July 3rd, 2012 · depression, life transitions, major life transitions, what helps depression

There are key elements of psychological and personal growth involved in getting to what helps depression of the type that occurs during major life transitions.  What helps depression starts very often with a deeper level of emotional honesty.

what helps depression

Dealing with What We Can’t Sort Out

Sometimes, major life transitions are just overwhelming.  We can have a certain image, idea or feeling of ourselves and our life situation, and then find out that it gets completely undone by some development or crisis in our lives.  Although we really need to find some new way to approach our lives in such a situation, our initial reaction can be to try and return to the past, and to simply pretend that the new situation doesn’t exist…

Regressive Restoration of the Persona

Jung used this term particularly with the major life transitions associated with the second half of life, but it also applies to quite a number of other, similar transitions.  It pertains to situations where we essentially try to go back and live in the persona, or the way we presented ourselves to the world, that we had prior to the commencement of amajor life transitions.  We strive to convince ourselves that we still are that very same person.

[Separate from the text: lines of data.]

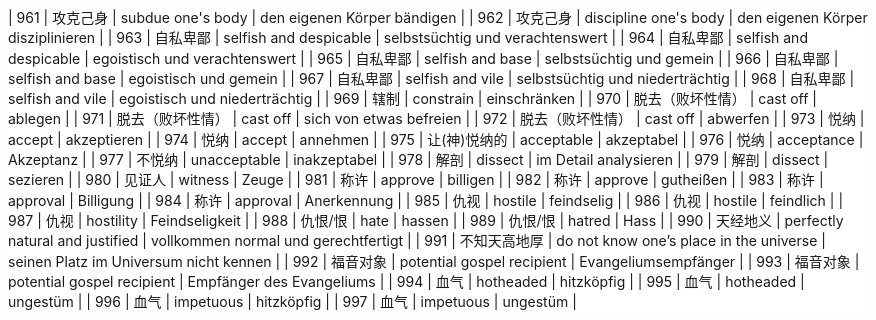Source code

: | 961 | 攻克己身 | subdue one's body | den eigenen Körper bändigen |
| 962 | 攻克己身 | discipline one's body | den eigenen Körper disziplinieren |
| 963 | 自私卑鄙 | selfish and despicable | selbstsüchtig und verachtenswert |
| 964 | 自私卑鄙 | selfish and despicable | egoistisch und verachtenswert |
| 965 | 自私卑鄙 | selfish and base | selbstsüchtig und gemein |
| 966 | 自私卑鄙 | selfish and base | egoistisch und gemein |
| 967 | 自私卑鄙 | selfish and vile | selbstsüchtig und niederträchtig |
| 968 | 自私卑鄙 | selfish and vile | egoistisch und niederträchtig |
| 969 | 辖制 | constrain | einschränken |
| 970 | 脱去（败坏性情） | cast off | ablegen |
| 971 | 脱去（败坏性情） | cast off | sich von etwas befreien |
| 972 | 脱去（败坏性情） | cast off | abwerfen |
| 973 | 悦纳 | accept | akzeptieren |
| 974 | 悦纳 | accept | annehmen |
| 975 | 让(神)悦纳的 | acceptable | akzeptabel |
| 976 | 悦纳 | acceptance | Akzeptanz |
| 977 | 不悦纳 | unacceptable | inakzeptabel |
| 978 | 解剖 | dissect | im Detail analysieren |
| 979 | 解剖 | dissect | sezieren |
| 980 | 见证人 | witness | Zeuge |
| 981 | 称许 | approve | billigen |
| 982 | 称许 | approve | gutheißen |
| 983 | 称许 | approval | Billigung |
| 984 | 称许 | approval | Anerkennung |
| 985 | 仇视 | hostile | feindselig |
| 986 | 仇视 | hostile | feindlich |
| 987 | 仇视 | hostility | Feindseligkeit |
| 988 | 仇恨/恨 | hate | hassen |
| 989 | 仇恨/恨 | hatred | Hass |
| 990 | 天经地义 | perfectly natural and justified | vollkommen normal und gerechtfertigt |
| 991 | 不知天高地厚 | do not know one’s place in the universe | seinen Platz im Universum nicht kennen |
| 992 | 福音对象 | potential gospel recipient | Evangeliumsempfänger |
| 993 | 福音对象 | potential gospel recipient | Empfänger des Evangeliums |
| 994 | 血气 | hotheaded | hitzköpfig |
| 995 | 血气 | hotheaded | ungestüm |
| 996 | 血气 | impetuous | hitzköpfig |
| 997 | 血气 | impetuous | ungestüm |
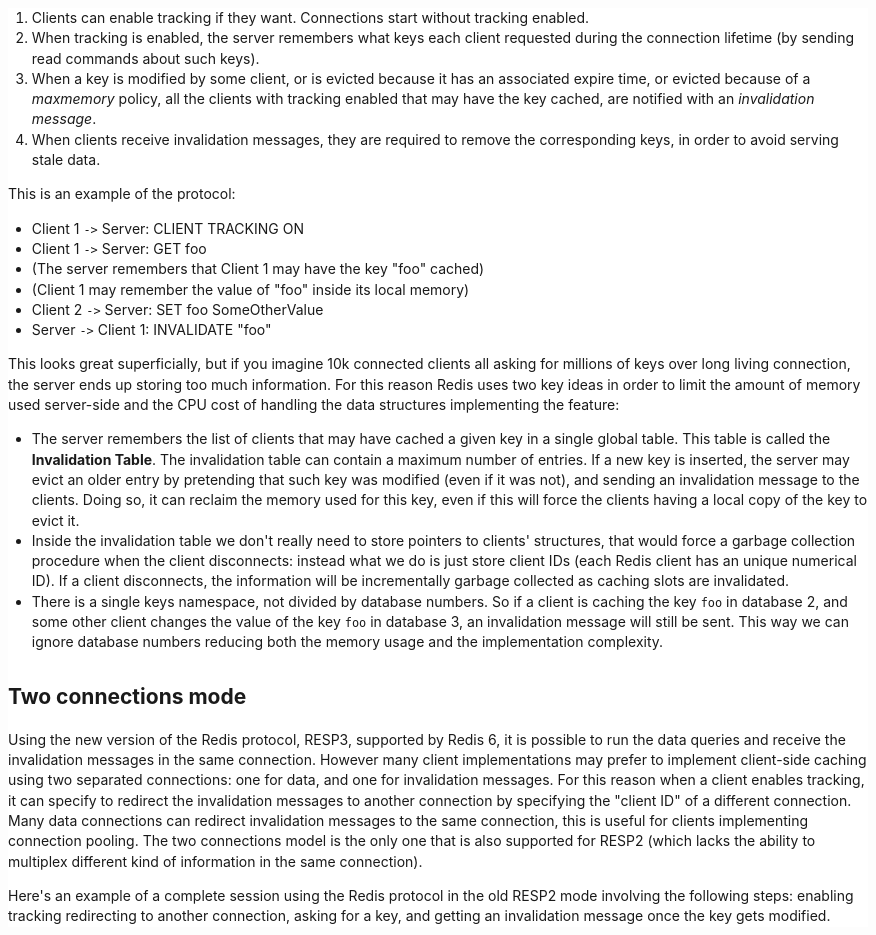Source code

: 1. Clients can enable tracking if they want. Connections start without tracking enabled.
2. When tracking is enabled, the server remembers what keys each client requested during the connection lifetime (by sending read commands about such keys).
3. When a key is modified by some client, or is evicted because it has an associated expire time, or evicted because of a _maxmemory_ policy, all the clients with tracking enabled that may have the key cached, are notified with an _invalidation message_.
4. When clients receive invalidation messages, they are required to remove the corresponding keys, in order to avoid serving stale data.

This is an example of the protocol:

* Client 1 `->` Server: CLIENT TRACKING ON
* Client 1 `->` Server: GET foo
* (The server remembers that Client 1 may have the key "foo" cached)
* (Client 1 may remember the value of "foo" inside its local memory)
* Client 2 `->` Server: SET foo SomeOtherValue
* Server `->` Client 1: INVALIDATE "foo"

This looks great superficially, but if you imagine 10k connected clients all
asking for millions of keys over long living connection, the server ends up
storing too much information. For this reason Redis uses two key ideas in
order to limit the amount of memory used server-side and the CPU cost of
handling the data structures implementing the feature:

* The server remembers the list of clients that may have cached a given key in a single global table. This table is called the **Invalidation Table**. The invalidation table can contain a maximum number of entries. If a new key is inserted, the server may evict an older entry by pretending that such key was modified (even if it was not), and sending an invalidation message to the clients. Doing so, it can reclaim the memory used for this key, even if this will force the clients having a local copy of the key to evict it.
* Inside the invalidation table we don't really need to store pointers to clients' structures, that would force a garbage collection procedure when the client disconnects: instead what we do is just store client IDs (each Redis client has an unique numerical ID). If a client disconnects, the information will be incrementally garbage collected as caching slots are invalidated.
* There is a single keys namespace, not divided by database numbers. So if a client is caching the key `foo` in database 2, and some other client changes the value of the key `foo` in database 3, an invalidation message will still be sent. This way we can ignore database numbers reducing both the memory usage and the implementation complexity.

## Two connections mode

Using the new version of the Redis protocol, RESP3, supported by Redis 6, it is possible to run the data queries and receive the invalidation messages in the same connection. However many client implementations may prefer to implement client-side caching using two separated connections: one for data, and one for invalidation messages. For this reason when a client enables tracking, it can specify to redirect the invalidation messages to another connection by specifying the "client ID" of a different connection. Many data connections can redirect invalidation messages to the same connection, this is useful for clients implementing connection pooling. The two connections model is the only one that is also supported for RESP2 (which lacks the ability to multiplex different kind of information in the same connection).

Here's an example of a complete session using the Redis protocol in the old RESP2 mode involving the following steps: enabling tracking redirecting to another connection, asking for a key, and getting an invalidation message once the key gets modified.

Yet, despite our very best efforts, we can often find that we are simply not able to pull it off.  We go through the motions of living as we once did, but we seem to be only a shell of who we once were.  We simply can’t go back.

Yet, in Our Depths…

We may be in a state of conscious denial of the emotional impact and life impact of major life transitions, or even in a state of conscious depression, blankness or feeling bereft.  However, this doesn’t mean that the unconscious mind is not engaged with the impact of major life transition in its own ways.

Changes in My Identity and My Way in the World

It may be extremely difficult to come to terms with the pain, grief and loss that we encounter in major life transitions.  Yet often, it is only through surfacing these feelings that we begin to move towards the deeper understanding or attitude emerging from the unconscious.  Often, only this will allow us to accept life as it is, to find what helps depression, and to move forward, perhaps even haltingly.

Who, then, am I now? How do I now think, feel and relate?  Often, only through exploring our inner reactions in a process such as Jungian therapy do we begin to accept, move forward and create our lives again.